Leg in één tot drie zinnen uit waarom de tekst onder „Aanleiding” vindt dat screening en behandeling van ondervoede kinderen in het ziekenhuis volop aandacht moeten krijgen.

Tekstfragment
════════

Aanleiding

Goede voeding is nodig voor adequate groei en ontwikkeling. In Nederland stijgt de prevalentie van overwicht, ook bij (jonge) kinderen. Daarnaast krijgt de kindergeneeskunde en de jeugdgezondheidszorg (JGZ) te maken met eet- en voedingproblemen bij kinderen welke kunnen leiden tot zowel overvoeding als ondervoeding. De JGZ en de kindergeneeskunde hebben een belangrijke rol in de ondersteuning van ouders en kinderen met voedingsadviezen en het aanleren van gezond (voedings)gedrag. De JGZ kan invloed uitoefenen op het gedrag van ouders en kinderen om hen te begeleiden naar gezond eetgedrag. De kinderarts speelt een belangrijk rol als het gaat om vroege opsporing, opstellen van verwijzingscriteria, diagnostiek, behandeling en follow-up van kinderen die zich presenteren met afwijkend voedingsgedrag. De kinderarts ziet bij een aanzienlijk percentage kinderen dat wordt gezien op de polikliniek een eetstoornis of voedingsstoornis. Daarnaast is bekend dat 10-20% van de kinderen die worden opgenomen in het ziekenhuis acuut en/of chronisch ondervoed zijn. Screening en behandeling van deze groep kinderen dient volop aandacht te krijgen omdat snelle herkenning en behandeling leidt tot minder morbiditeit en mortaliteit. Na ontslag uit het ziekenhuis is een goede overdracht naar de jeugdgezondheidszorg noodzakelijk om tot een optimale vervolgbehandeling en begeleiding te komen. Het tijdig herkennen van voedingsproblemen en eetstoornissen welke kunnen leiden tot zowel ondervoeding als overvoeding is een maatschappelijke verantwoordelijkheid van alle zorgverleners. Een multidisciplinaire aanpak is derhalve noodzakelijk.

════════

Aangeleverde regels
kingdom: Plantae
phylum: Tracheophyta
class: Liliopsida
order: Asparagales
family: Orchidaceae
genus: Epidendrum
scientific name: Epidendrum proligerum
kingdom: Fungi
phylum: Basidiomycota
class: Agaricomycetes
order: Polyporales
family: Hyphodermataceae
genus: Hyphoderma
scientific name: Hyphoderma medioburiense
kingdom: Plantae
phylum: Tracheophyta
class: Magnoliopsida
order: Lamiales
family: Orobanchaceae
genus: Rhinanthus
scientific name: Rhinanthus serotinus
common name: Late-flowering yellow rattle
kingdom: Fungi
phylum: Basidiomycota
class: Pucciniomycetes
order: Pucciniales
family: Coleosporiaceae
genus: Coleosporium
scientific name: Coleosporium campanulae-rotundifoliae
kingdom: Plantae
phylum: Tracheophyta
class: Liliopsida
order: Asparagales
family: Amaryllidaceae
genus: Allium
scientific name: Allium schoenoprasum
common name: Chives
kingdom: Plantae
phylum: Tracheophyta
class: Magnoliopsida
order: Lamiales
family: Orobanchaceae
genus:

════════

Antwoord
Van de kinderen die in het ziekenhuis worden opgenomen, is 10-20% acuut en/of chronisch ondervoed. Als deze kinderen snel worden herkend en behandeld, leidt dat tot minder morbiditeit en mortaliteit.